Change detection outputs
= Beginning of Section =

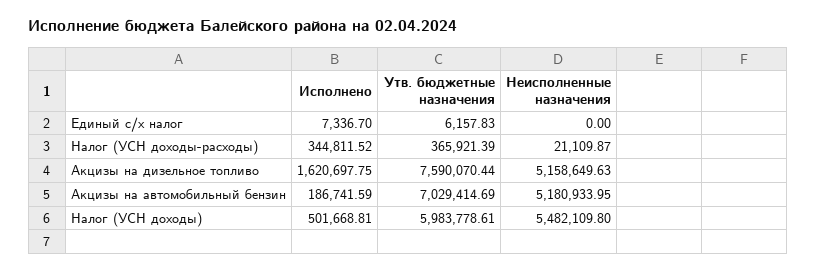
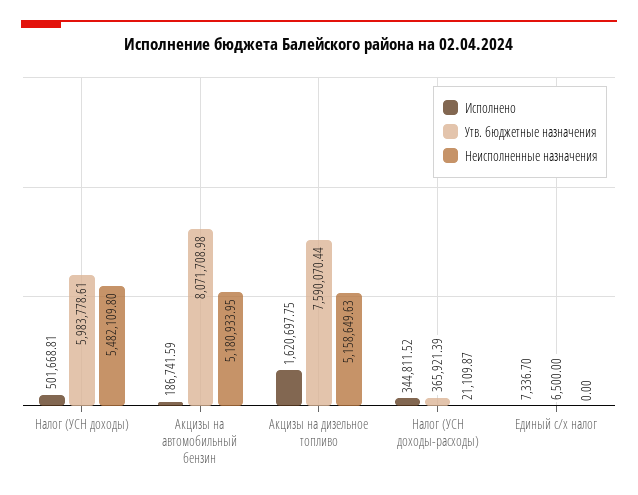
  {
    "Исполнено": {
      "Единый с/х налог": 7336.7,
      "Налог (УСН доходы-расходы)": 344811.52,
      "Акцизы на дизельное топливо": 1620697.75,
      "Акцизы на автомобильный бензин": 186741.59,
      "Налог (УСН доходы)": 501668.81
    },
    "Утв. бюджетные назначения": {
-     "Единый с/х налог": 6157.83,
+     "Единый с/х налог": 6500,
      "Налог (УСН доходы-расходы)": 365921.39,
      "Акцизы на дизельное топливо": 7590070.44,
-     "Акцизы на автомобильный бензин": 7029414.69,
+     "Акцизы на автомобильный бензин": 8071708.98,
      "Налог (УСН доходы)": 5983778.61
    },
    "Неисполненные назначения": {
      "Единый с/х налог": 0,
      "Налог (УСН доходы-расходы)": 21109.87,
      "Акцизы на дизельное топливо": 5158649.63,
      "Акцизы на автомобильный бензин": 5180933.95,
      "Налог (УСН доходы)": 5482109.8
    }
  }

= End of Section =
= Beginning of Section =

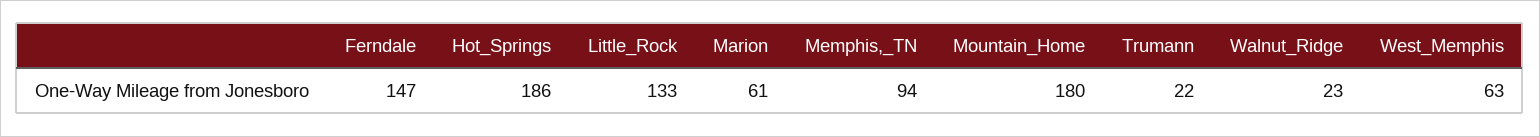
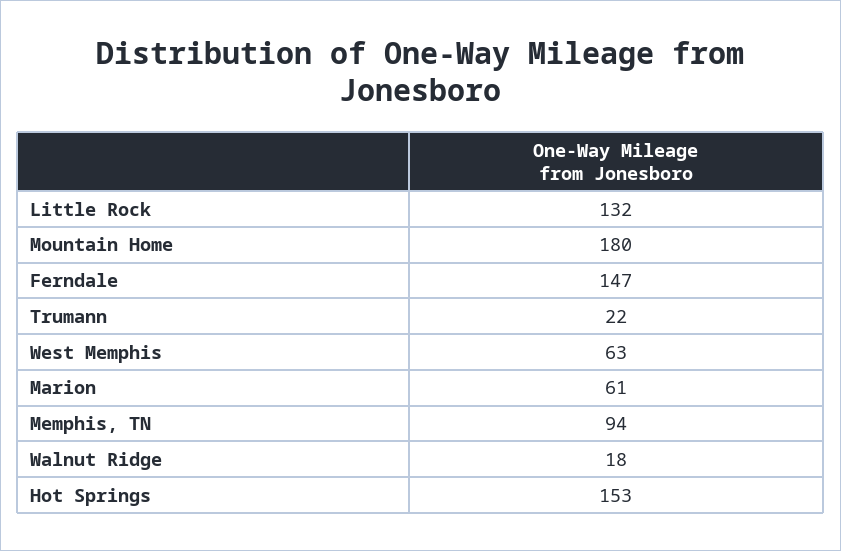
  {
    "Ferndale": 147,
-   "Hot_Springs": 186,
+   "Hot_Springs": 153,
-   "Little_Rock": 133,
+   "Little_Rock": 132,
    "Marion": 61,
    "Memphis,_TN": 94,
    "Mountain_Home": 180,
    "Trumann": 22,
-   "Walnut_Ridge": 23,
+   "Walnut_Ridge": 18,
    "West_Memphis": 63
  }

= End of Section =

__Work request__: Scan the data above for the string "дизельное" and copy each line where it appears.

__Expected answer__:
      "Акцизы на дизельное топливо": 1620697.75,
      "Акцизы на дизельное топливо": 7590070.44,
      "Акцизы на дизельное топливо": 5158649.63,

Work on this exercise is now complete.